*** Data in this exercise ***

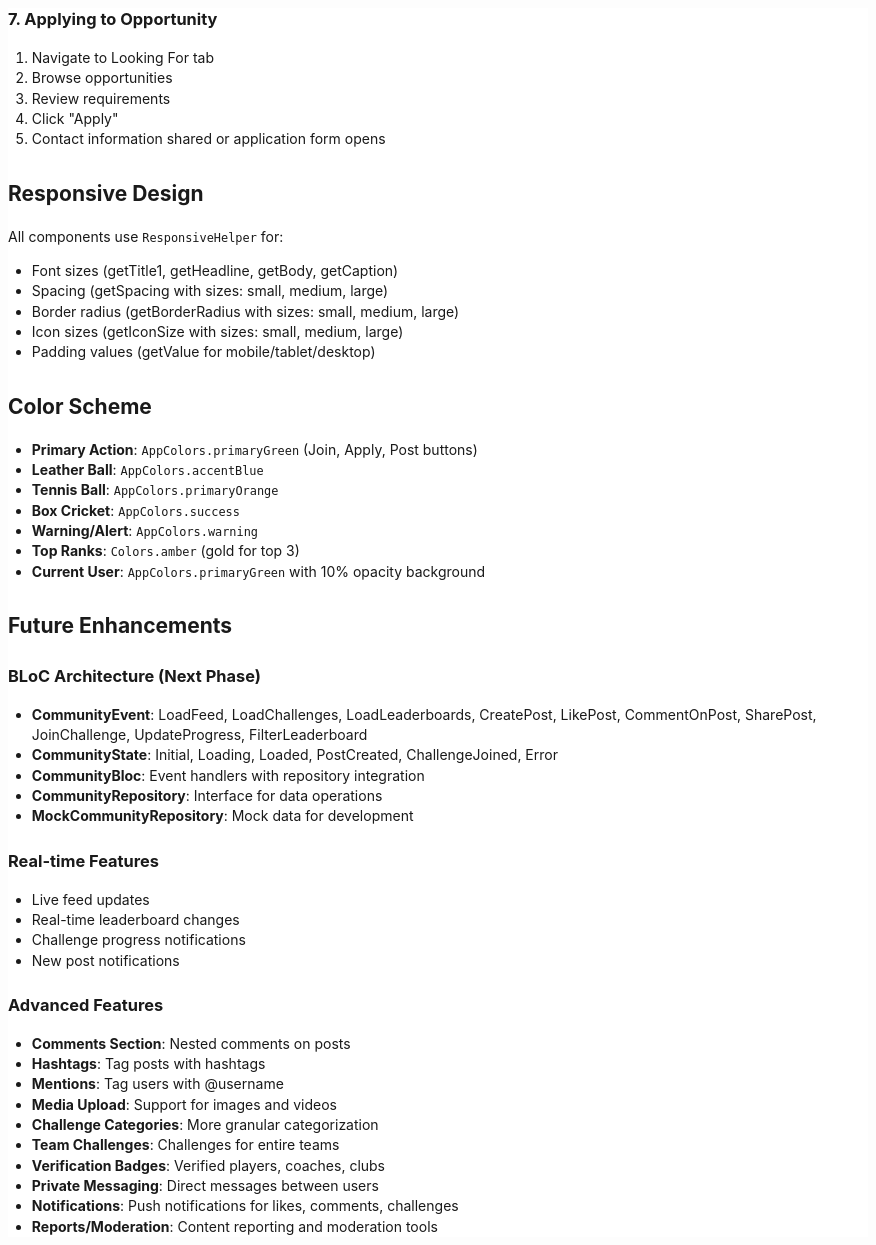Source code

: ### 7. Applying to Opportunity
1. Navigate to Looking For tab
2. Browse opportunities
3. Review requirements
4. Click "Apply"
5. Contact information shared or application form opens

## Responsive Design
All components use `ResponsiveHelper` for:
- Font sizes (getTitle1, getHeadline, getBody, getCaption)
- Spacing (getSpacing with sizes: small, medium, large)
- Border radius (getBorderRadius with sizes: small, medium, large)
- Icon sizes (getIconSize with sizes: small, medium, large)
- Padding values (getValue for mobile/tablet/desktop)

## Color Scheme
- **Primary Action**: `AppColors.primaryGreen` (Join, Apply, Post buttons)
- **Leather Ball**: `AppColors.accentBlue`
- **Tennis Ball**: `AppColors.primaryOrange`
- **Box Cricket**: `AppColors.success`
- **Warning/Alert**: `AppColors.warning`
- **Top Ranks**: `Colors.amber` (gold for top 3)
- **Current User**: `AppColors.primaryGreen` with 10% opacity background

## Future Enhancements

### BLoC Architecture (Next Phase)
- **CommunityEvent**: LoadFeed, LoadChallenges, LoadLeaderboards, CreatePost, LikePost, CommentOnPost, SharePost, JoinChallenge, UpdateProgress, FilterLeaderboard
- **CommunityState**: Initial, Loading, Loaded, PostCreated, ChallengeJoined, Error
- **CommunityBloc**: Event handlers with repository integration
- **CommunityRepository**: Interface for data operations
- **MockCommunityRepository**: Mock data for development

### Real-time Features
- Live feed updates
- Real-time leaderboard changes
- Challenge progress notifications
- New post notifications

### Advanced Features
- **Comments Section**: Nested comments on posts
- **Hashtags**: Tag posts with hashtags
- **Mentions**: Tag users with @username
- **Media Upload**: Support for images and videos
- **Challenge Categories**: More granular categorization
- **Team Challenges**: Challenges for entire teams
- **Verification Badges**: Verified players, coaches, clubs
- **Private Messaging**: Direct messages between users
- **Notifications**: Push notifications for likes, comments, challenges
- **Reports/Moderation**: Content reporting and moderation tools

*** End of Data in this exercise ***

### Work instruction
Produce the lines from the first line of the entries through the line that contains "## Responsive Design", exactly, leaving the pictures behind.

### Problem solution
Source code

: ### 7. Applying to Opportunity
1. Navigate to Looking For tab
2. Browse opportunities
3. Review requirements
4. Click "Apply"
5. Contact information shared or application form opens

## Responsive Design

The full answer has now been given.